### Dataset rows

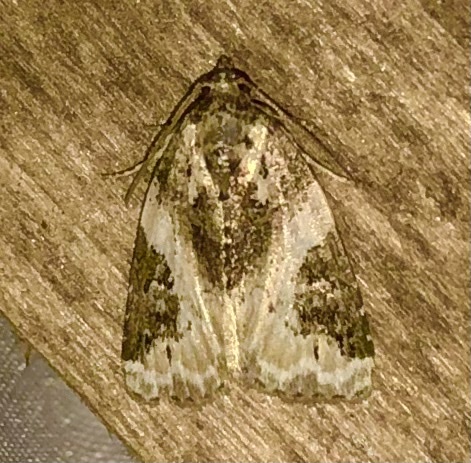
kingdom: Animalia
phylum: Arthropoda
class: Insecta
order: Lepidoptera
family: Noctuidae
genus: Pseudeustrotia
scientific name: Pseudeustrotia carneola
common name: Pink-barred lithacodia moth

### Exercise task
Put the material above into a two-column CSV with the headers "label" and "value". Give one row for each line, with the line's name in "label" and its answer in "value", each in one quoted field with line breaks turned into spaces. Leave the pictures out.

### Task solution
label,value
"kingdom:","Animalia"
"phylum:","Arthropoda"
"class:","Insecta"
"order:","Lepidoptera"
"family:","Noctuidae"
"genus:","Pseudeustrotia"
"scientific name:","Pseudeustrotia carneola"
"common name:","Pink-barred lithacodia moth"